• [Page-level text extractions]:

- - - - -

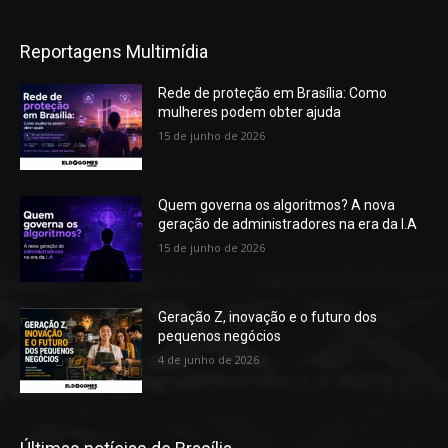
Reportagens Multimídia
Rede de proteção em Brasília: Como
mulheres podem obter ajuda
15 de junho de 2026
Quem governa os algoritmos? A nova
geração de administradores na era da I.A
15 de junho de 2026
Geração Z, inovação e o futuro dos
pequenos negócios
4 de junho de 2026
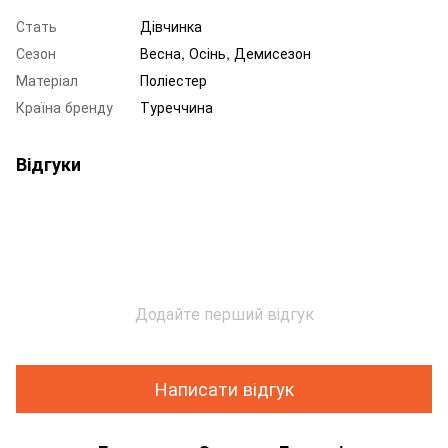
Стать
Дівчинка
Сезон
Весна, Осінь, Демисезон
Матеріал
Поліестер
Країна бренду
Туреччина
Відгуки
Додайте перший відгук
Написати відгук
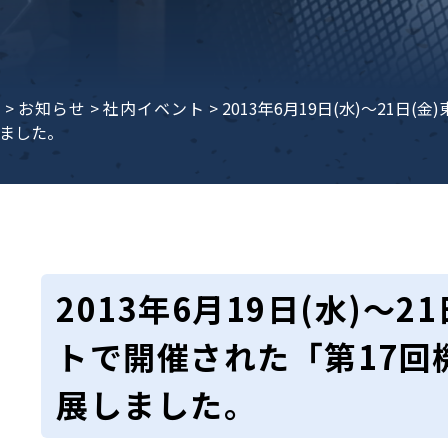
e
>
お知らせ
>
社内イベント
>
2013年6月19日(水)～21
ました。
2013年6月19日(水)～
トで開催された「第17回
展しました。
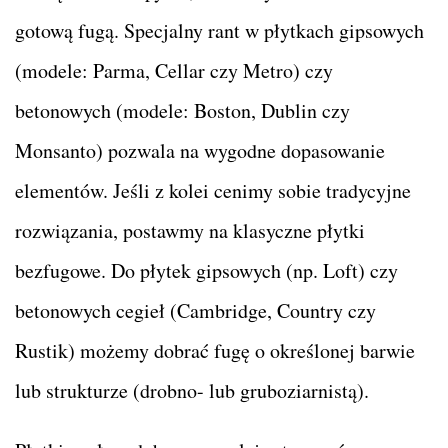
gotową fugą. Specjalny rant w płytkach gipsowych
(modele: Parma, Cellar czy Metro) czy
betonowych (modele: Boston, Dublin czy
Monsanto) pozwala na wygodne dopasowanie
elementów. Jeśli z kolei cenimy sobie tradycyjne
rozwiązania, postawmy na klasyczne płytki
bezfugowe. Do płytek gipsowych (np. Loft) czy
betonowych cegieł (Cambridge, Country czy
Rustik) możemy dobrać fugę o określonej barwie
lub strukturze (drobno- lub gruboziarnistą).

- - - - -

• [The task]: Return every record exactly. Pictures stay out.

• [Result of the exercise]:
Reportagens Multimídia
Rede de proteção em Brasília: Como
mulheres podem obter ajuda
15 de junho de 2026
Quem governa os algoritmos? A nova
geração de administradores na era da I.A
15 de junho de 2026
Geração Z, inovação e o futuro dos
pequenos negócios
4 de junho de 2026
Стать
Дівчинка
Сезон
Весна, Осінь, Демисезон
Матеріал
Поліестер
Країна бренду
Туреччина
Відгуки
Додайте перший відгук
Написати відгук
e
>
お知らせ
>
社内イベント
>
2013年6月19日(水)～21
ました。
2013年6月19日(水)～
トで開催された「第17回
展しました。
gotową fugą. Specjalny rant w płytkach gipsowych
(modele: Parma, Cellar czy Metro) czy
betonowych (modele: Boston, Dublin czy
Monsanto) pozwala na wygodne dopasowanie
elementów. Jeśli z kolei cenimy sobie tradycyjne
rozwiązania, postawmy na klasyczne płytki
bezfugowe. Do płytek gipsowych (np. Loft) czy
betonowych cegieł (Cambridge, Country czy
Rustik) możemy dobrać fugę o określonej barwie
lub strukturze (drobno- lub gruboziarnistą).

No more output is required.